April 19, 2022
Lawnmower parents recently have become the talk of the child-rearing sphere—but, like helicopter parents, they are not viewed as in any way exemplary, reports Metro.
In fact, an essay published on Weareteachers.com late last month called out this distinctive parenting style as a “troubling trend.” Penned by an anonymous writer, the post has since gone viral on Facebook.
But what are the traits that lawnmower parents share?
These parents essentially do whatever they can to mow down challenges for their kids. Instead of preparing children for the challenges they may face, lawnmower parents “go to whatever lengths necessary to prevent their child from having to face adversity, struggle, or failure,” states the We Are Teachers essay entitled “Lawnmower Parents Are the New Helicopter Parents & We Are Not Here for It.”
It cites a blog post from Duquesne University professor Karen Fancher, who wrote about this phenomenon back in 2016—noting how lawnmower parents differ from helicopter parents.
Helicopter parents are known as people who hover—a lot. They swoop in to “rescue” their kids in crisis situations. By contrast, lawnmower parents take charge when hovering “may be limited,” she wrote. Oftentimes, they intervene before a problem even occurs.
Fancher gives an example of lawnmower parents in action: An incoming student and her mom enter Fancher’s office to ask for a schedule change.
“The parent walks into my office, with the girl trailing sheepishly behind,” she recalls. “The mother says, ‘My daughter will be starting here in the fall. We’ve got a problem with her class schedule.’”
“Do you see the problem here?” Fancher challenged her readers. “The child has been accepted into a major university and is weeks away from starting a difficult area of study, but it’s her parent who is doing all of the talking to get her problem corrected, while she says nothing and appears to be dragged along against her will.”
Other variations of lawnmower parents include “snowplow parents” and “bulldozer parents.”
Being involved is a good thing—it’s natural. The main concern, Fancher argues, is that these children will grow up with low drive to handle problems on their own.
Stephanie Samar, a clinical psychologist at the Mood Disorders Center of the Child Mind Institute, told ABC News, “If you say, ‘Oh, I took care of this for you,’ it inadvertently gives that message of ‘you can’t do this yourself, you can’t succeed.’”

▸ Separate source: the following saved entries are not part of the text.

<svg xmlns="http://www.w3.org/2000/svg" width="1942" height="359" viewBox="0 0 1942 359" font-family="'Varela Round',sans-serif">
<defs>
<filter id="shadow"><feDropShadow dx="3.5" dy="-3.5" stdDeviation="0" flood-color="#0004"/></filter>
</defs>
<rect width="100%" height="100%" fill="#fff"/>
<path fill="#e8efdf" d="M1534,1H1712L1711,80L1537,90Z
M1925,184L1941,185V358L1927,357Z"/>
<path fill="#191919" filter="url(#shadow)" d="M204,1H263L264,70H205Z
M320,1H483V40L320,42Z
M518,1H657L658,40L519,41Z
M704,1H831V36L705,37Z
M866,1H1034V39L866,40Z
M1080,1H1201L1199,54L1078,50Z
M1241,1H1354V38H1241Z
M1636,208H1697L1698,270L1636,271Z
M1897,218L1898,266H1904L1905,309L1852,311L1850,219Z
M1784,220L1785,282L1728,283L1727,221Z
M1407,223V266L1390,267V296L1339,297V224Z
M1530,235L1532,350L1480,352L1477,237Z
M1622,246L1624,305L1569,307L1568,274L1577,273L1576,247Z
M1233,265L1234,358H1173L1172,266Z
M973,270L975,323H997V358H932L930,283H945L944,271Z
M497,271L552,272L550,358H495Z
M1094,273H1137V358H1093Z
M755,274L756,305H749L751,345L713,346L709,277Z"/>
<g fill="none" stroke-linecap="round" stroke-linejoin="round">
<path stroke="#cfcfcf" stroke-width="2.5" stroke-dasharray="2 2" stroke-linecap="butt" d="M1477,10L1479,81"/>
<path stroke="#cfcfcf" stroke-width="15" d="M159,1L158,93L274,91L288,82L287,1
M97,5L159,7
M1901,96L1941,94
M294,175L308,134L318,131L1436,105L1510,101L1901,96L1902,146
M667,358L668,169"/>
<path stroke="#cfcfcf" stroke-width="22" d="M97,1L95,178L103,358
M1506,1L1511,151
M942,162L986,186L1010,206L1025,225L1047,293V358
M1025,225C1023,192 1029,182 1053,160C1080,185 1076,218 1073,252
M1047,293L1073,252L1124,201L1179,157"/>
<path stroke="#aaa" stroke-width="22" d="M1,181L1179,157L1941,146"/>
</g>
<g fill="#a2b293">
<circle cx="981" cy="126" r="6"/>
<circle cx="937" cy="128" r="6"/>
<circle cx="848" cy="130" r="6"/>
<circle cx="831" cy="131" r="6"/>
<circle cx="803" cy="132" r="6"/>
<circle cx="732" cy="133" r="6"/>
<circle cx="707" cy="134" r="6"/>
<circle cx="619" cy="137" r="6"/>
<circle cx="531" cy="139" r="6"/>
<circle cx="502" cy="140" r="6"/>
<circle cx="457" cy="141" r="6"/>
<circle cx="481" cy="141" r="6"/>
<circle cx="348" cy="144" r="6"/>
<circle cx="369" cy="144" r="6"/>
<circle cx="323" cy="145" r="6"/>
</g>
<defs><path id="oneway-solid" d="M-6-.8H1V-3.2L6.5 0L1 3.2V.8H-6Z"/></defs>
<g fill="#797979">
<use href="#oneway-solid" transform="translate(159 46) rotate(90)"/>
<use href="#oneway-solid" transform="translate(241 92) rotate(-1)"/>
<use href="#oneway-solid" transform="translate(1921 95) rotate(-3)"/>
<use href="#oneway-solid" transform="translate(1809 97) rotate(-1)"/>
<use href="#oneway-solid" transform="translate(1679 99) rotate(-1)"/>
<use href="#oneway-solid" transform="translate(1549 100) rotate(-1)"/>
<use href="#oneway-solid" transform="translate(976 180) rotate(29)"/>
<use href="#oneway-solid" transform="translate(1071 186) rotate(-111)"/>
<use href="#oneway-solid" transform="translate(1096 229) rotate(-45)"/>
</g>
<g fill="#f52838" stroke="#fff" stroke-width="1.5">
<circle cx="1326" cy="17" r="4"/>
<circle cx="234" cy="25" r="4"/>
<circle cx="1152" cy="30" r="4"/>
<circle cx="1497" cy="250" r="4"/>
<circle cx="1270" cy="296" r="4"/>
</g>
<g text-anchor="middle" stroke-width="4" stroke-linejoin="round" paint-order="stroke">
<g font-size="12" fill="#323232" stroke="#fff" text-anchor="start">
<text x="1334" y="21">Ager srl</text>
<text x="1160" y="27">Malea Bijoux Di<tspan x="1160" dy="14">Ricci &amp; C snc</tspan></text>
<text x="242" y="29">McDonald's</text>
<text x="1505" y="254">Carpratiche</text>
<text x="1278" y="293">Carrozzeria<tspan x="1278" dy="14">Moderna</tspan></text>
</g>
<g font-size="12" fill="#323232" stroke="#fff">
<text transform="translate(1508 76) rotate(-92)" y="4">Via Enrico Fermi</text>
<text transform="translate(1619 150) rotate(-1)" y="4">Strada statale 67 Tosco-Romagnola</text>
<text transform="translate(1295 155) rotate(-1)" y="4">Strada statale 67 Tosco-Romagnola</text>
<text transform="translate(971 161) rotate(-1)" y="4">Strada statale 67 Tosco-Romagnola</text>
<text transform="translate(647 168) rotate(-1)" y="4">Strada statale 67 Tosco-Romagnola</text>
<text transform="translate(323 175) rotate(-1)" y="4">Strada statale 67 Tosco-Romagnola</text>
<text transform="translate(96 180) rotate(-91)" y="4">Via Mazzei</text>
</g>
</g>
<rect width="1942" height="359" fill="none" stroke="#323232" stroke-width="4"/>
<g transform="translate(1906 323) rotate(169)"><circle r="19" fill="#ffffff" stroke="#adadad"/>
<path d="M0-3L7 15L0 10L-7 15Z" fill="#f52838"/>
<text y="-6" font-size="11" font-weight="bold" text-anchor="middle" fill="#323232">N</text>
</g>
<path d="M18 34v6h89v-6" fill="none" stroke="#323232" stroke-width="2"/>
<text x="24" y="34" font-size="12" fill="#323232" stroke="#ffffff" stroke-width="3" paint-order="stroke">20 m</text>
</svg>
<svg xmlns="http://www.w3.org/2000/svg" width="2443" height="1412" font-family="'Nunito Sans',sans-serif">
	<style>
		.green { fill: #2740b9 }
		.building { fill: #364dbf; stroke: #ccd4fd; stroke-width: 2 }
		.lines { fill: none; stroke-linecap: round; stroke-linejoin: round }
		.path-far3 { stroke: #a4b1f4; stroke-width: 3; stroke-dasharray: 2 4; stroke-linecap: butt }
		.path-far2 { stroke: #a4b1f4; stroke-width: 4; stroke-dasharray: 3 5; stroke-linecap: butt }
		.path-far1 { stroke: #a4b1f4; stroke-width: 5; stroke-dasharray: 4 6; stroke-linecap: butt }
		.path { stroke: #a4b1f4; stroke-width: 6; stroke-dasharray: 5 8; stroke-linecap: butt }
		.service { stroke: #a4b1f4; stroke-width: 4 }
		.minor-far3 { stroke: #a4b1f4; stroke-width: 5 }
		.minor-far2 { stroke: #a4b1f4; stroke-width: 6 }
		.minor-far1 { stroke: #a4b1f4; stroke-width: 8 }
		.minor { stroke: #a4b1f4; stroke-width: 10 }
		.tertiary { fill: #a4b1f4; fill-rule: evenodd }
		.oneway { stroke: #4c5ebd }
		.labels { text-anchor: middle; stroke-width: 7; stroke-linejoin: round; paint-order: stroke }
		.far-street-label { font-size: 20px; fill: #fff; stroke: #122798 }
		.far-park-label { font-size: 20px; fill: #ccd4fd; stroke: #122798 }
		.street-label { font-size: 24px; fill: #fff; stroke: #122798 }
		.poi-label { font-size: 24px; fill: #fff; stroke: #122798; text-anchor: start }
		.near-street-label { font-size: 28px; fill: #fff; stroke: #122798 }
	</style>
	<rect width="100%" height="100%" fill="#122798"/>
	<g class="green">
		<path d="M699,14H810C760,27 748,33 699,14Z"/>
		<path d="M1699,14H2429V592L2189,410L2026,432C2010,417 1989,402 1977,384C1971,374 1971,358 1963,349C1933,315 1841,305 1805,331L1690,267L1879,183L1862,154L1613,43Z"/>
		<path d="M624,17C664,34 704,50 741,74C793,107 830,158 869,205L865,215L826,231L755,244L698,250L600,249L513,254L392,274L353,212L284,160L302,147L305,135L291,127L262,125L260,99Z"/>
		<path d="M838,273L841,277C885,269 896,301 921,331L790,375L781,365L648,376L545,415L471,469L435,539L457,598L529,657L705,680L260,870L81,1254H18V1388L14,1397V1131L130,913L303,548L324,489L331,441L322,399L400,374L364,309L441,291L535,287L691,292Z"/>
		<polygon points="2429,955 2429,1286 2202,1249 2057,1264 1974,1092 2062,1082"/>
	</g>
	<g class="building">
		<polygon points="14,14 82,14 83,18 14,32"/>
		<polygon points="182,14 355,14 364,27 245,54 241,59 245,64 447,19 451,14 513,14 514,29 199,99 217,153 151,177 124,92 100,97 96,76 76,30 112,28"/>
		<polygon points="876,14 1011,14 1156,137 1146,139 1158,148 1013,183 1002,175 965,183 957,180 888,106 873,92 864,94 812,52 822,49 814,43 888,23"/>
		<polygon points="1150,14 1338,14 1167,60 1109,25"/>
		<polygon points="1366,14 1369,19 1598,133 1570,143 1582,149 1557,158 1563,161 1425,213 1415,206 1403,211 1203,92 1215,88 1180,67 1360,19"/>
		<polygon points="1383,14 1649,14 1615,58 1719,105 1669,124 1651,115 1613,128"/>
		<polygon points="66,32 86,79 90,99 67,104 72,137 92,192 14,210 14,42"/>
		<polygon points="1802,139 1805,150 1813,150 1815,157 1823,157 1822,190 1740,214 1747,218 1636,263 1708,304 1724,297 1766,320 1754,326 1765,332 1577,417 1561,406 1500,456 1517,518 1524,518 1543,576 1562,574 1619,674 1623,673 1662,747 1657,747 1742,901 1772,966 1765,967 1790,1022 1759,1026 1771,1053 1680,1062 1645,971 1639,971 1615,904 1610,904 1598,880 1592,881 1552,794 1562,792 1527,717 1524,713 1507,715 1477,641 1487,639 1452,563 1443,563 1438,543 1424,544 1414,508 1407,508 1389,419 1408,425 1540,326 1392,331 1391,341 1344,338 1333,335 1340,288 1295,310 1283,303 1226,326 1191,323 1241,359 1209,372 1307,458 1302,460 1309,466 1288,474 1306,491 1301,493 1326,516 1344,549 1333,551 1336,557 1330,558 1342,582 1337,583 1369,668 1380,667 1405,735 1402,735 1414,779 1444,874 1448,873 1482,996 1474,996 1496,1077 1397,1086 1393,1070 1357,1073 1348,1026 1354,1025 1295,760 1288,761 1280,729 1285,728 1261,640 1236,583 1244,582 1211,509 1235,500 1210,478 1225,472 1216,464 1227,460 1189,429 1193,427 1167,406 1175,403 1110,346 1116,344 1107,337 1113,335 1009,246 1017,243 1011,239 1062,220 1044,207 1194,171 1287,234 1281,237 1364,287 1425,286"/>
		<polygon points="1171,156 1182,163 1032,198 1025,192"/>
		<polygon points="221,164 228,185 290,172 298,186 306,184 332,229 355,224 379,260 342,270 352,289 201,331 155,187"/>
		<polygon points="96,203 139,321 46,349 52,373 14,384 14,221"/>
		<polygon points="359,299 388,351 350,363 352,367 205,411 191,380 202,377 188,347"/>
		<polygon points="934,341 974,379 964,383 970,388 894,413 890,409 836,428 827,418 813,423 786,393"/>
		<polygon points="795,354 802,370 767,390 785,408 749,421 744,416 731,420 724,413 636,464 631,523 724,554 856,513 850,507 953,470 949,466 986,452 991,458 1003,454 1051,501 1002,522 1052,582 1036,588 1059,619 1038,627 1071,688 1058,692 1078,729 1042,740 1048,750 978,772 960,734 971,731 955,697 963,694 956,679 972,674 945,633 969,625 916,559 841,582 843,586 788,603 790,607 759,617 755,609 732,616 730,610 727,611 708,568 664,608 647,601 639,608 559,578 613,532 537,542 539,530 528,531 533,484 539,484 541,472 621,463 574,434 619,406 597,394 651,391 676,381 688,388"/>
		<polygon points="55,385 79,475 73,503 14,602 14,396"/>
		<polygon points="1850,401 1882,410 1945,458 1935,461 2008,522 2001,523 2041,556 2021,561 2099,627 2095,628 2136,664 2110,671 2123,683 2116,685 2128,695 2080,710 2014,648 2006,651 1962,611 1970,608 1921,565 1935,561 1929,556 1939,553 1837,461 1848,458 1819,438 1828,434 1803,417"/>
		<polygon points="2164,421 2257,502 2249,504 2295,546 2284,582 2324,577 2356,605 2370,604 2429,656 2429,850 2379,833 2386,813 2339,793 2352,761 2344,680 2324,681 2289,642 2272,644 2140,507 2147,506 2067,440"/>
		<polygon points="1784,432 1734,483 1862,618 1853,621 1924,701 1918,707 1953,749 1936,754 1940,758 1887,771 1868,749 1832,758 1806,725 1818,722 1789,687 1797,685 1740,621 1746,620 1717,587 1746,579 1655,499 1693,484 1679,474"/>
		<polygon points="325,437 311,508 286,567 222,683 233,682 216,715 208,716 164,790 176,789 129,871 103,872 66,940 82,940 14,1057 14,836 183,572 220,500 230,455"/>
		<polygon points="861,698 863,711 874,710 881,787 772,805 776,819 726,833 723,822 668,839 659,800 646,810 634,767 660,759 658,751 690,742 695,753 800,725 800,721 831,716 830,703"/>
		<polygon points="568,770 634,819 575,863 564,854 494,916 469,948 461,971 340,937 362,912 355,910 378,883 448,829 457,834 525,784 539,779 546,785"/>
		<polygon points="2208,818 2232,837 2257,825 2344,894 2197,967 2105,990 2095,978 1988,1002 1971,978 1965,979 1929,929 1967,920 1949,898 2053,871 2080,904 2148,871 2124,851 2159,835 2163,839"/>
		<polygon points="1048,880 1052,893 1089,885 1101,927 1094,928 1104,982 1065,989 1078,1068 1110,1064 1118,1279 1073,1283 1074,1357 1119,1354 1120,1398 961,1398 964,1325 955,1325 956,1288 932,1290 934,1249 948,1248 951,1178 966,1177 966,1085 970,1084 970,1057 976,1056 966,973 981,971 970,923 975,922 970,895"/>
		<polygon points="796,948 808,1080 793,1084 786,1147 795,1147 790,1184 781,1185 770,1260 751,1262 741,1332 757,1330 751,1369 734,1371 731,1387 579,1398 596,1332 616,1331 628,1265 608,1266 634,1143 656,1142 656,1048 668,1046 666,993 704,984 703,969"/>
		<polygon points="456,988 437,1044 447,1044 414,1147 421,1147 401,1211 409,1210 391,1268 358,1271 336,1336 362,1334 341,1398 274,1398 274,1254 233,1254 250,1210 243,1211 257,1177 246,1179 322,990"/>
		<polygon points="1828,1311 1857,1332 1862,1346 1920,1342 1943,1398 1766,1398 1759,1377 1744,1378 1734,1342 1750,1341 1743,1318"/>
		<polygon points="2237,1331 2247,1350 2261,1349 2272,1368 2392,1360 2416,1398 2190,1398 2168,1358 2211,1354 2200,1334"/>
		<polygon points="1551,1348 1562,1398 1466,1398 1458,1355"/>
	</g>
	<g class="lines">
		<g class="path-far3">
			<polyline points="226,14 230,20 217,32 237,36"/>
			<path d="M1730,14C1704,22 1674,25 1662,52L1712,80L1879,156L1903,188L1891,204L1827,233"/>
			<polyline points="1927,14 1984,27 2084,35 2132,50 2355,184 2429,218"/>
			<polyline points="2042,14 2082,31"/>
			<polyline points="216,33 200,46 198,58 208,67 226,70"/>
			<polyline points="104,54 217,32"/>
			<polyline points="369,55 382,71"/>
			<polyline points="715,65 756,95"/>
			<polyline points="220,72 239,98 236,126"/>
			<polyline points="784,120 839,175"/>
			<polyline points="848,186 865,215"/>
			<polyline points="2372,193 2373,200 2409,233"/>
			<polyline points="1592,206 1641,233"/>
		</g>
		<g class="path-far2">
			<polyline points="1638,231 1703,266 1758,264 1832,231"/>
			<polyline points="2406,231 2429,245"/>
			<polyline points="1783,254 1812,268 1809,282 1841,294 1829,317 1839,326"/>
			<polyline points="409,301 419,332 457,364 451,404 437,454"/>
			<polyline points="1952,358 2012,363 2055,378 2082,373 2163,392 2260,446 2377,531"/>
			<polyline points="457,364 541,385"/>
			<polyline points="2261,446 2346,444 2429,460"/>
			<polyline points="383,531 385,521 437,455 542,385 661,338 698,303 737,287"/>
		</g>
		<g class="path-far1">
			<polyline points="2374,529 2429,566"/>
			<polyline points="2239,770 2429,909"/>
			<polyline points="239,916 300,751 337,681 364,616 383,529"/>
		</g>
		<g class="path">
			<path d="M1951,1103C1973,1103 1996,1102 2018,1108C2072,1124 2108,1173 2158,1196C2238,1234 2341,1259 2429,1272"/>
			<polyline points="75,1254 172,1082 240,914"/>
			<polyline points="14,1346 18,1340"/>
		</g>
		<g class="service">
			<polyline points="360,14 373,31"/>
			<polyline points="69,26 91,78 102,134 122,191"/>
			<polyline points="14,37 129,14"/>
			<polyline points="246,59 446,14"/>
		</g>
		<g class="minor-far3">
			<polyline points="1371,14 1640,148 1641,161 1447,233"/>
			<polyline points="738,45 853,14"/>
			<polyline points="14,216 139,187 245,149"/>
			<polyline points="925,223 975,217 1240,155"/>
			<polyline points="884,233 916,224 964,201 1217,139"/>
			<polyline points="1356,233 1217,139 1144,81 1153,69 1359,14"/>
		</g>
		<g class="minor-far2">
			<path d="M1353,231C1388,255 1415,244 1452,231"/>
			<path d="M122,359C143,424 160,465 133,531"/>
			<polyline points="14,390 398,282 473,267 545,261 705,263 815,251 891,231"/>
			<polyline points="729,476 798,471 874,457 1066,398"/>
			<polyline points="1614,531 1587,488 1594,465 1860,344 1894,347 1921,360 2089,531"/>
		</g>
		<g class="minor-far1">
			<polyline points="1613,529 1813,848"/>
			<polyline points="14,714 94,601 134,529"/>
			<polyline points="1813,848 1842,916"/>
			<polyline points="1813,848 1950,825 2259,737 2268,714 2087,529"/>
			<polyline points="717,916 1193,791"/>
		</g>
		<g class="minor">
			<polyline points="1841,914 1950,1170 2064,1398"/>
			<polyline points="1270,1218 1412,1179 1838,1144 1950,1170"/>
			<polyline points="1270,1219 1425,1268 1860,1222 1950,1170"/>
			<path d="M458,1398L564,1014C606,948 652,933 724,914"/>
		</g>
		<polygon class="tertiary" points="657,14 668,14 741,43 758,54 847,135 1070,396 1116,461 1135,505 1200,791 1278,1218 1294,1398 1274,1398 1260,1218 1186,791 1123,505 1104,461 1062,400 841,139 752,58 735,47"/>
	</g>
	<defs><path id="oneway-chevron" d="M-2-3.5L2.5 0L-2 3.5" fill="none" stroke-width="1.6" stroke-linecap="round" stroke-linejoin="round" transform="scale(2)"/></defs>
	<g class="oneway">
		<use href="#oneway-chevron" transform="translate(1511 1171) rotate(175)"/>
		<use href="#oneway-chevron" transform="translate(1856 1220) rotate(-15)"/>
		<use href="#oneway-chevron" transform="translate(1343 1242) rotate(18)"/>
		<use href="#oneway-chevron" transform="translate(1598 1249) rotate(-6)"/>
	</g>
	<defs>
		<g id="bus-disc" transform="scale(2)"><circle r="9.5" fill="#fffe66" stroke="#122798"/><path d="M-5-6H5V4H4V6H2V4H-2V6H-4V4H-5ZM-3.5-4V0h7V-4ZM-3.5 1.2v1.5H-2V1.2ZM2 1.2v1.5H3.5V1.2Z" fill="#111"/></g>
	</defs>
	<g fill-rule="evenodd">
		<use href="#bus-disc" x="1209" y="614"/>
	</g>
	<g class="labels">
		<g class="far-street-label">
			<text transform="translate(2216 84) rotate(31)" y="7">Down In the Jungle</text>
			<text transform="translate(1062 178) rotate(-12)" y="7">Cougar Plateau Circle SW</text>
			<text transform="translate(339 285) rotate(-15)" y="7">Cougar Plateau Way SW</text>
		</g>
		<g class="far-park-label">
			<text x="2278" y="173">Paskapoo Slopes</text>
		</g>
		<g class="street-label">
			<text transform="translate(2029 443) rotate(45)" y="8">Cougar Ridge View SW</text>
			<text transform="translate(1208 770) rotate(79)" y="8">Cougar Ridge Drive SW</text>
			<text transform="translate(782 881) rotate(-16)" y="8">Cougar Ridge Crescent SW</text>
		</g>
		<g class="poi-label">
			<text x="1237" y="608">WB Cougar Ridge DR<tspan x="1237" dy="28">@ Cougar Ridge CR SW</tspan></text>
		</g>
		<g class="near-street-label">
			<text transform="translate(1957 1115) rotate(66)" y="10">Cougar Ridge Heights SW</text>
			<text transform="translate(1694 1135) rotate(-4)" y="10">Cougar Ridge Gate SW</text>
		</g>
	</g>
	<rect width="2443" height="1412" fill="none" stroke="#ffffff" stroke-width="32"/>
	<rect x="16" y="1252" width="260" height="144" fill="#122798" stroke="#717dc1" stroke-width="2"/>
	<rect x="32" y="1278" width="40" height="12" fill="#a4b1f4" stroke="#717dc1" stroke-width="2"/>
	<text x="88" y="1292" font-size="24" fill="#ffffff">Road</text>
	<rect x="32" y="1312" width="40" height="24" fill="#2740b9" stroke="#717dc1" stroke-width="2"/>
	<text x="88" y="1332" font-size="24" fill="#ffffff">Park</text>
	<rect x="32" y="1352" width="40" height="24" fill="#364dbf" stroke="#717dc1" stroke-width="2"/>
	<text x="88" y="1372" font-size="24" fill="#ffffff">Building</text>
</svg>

This, Samar explained, can lead to “increased anxiety, low distressed tolerance — [a] discomfort that comes with having conflict helplessness about [t]heir situation.” They won’t know how to deal with failure moving forward.
If a child of lawnmower parents fails their first college test, they’re less likely to study harder next time, suggested the We Are Teachers writer. Instead, they’ll blame the professor, ask their parents to get involved, or even have a breakdown.
“I know many people who have done this for their kids, all with good intentions, and in most cases the children have grown up to be adults who seem lazy or disinterested in taking any initiative in their lives,” one Metro staffer and mom-to-be says. “They have the attitude, ‘Someone else will handle this problem for me. No need to step up and care.’”
As new parents, she and her husband are going to “make an effort not to mow down challenges for our kid. … [I]t’ll be hard, yes, and will go against our instincts to nurture. But I want our child to grow up feeling empowered, confident, and eager to tackle life’s challenges.”